Employees read acceptance from their leaders. They look to the smile on your face when you interact with them. The smile conveys that they are appreciated and that they matter to you. The absence of some form of positive affirmation can easily be read as rejection, disinterest, or bad intent. This is what makes the ‘meet and greet’ aspect of leadership so important.
Expressing an interest in employees, both professionally and personally, conveys that you care. People always light up when someone higher up asks them about their job. The simplest question, like, “how is it going?” can really make someone’s day. The sense is that they matter if the boss asks. And if they matter, then they are more likely to give a damn about the work and the company.
A critical piece to the process is that people believe they are wanted, and that they are not being rejected. Fears of rejection haunt even the most stable and solid personalities. Peoples’ brains are wired to look for rejection since avoiding it (developmentally) was a survival skill.
Personal affirmations are incredibly powerful. People remember if their boss noticed and mentioned something they did well.
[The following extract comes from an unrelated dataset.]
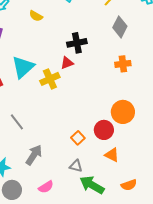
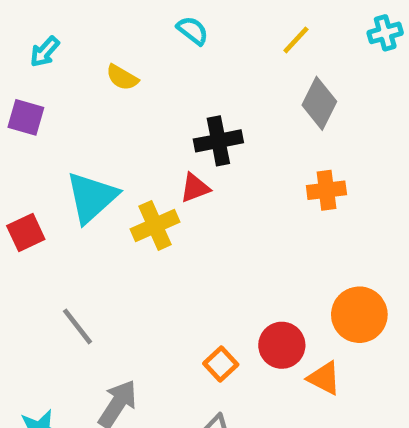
orange circle: (123, 112) -> (359, 315), moved
orange triangle: (112, 155) -> (324, 378), moved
It builds connection and loyalty to the mission.
Remember, as a leader, you want to leave nothing about acceptance/rejection to the imagination of the employee. Some are too prone to expecting rejection or disapproval. You must counter this actively through your interaction (and workplace programs) to build a solid foundation of trust and good will.
People ultimately work for you, not just the mission of the organization. Your personal acceptance makes all the difference.